I think it was abt the memory now I increased it but now it's stuck on this step.
⏳ Collecting support bundle from cluster, this can take a while {"cluster": "dev-cluster", "bundle": "dev-cluster/generated/dev-cluster-2022-03-25T12:40:36Z-bundle.yaml", "since": 1648208436523389598, "kubeconfig": "dev-cluster/dev-cluster-eks-a-cluster.kubeconfig"}
When a cluster creation fails, the process of cleaning up resources is manual, cumbersome and prone to errors We could automate most of this to improve user experience when debugging. We already have a
--force-cleanup
flag, it just doesn't do a lot. Think about everything you need to do when a cluster creation fails before running the cli again, that's what we should try to add to this flow. Examples:
- Delete bootstrap cluster. We do that today, but it's not super robust.
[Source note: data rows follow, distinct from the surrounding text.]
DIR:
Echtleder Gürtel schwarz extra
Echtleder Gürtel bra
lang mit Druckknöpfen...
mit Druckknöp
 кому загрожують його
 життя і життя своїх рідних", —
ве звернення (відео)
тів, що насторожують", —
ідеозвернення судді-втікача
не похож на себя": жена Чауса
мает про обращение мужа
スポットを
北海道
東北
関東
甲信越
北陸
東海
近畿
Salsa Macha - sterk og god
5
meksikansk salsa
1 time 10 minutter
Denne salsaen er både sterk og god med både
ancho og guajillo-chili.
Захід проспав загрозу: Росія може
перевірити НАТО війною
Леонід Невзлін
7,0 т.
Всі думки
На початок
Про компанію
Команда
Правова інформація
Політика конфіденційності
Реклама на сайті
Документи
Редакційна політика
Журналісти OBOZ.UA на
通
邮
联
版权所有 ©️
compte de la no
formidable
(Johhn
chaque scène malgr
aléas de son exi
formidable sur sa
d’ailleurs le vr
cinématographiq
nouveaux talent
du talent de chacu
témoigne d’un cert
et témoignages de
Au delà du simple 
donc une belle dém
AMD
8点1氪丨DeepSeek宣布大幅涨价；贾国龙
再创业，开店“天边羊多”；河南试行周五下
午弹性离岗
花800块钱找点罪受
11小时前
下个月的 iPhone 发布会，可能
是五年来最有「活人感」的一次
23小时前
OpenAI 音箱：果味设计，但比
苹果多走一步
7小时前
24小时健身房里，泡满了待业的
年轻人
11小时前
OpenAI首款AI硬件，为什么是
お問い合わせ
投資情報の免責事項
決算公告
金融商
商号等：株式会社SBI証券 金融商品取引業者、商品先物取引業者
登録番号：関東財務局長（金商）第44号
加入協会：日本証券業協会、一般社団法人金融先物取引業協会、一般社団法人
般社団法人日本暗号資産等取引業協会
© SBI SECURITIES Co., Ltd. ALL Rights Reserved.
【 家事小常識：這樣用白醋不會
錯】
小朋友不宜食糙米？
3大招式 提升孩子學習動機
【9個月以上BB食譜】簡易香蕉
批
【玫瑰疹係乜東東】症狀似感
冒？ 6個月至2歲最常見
Find when it doesn't work and fix it.
- If we don't support more than one kind cluster running, even if it's not an eks-a one, add a validation for this and give instructions to delete them
- Cleanup vsphere vms if it's a vsphere cluster
- Cleanup docker resources if it's a docker cluster
- Delete
<cluster-name>
folderWhat are the manual cleanup steps for a failed cluster deployment? My administrative machine is stuck after a failed deployment to vSphere. I've already powered off and deleted the VMs manually from vSphere. eksctl anywhere create cluster -f eksa-cluster.yaml Error: failed to create cluster: error creating bootstrap cluster: error executing create cluster: ERROR: failed to create cluster: node(s) already exist for a cluster with the name "prod-eks-a-cluster" , try rerunning with --force-cleanup to force delete previously created bootstrap cluster eksctl anywhere create cluster -f eksa-cluster.yaml --force-cleanup Error: failed to create cluster: error deleting bootstrap cluster: management cluster in bootstrap cluster
@jasonboche try:
kind delete cluster --name prod-eks-a-cluster
It didn't work on me :/
@ataince I'm sorry to hear that. I wrapped up this project before I was able to get to the bottom of this. I just learned the many traps to avoid so that I didn't get stuck and have to re-deploy all over again. I'll probably end up revisiting this project within the next year and my hope is by then AWS will have put in much better error trapping and clear cleanup steps that actually work. This isn't a total knock on AWS. I realize this was relatively new and uncharted territory and these types of issues go with the territory until things mature.
Jas
Bumping up the priority on this one as it's pretty important issue that has come up multiple times especially for cleaning up local bootstrap cluster and the cluster-name folder.
Adding my voice. This needs to be prioritized. While figuring out how to get everything working you tear through quite a few clusters. A quick and thorough cleanup is a must.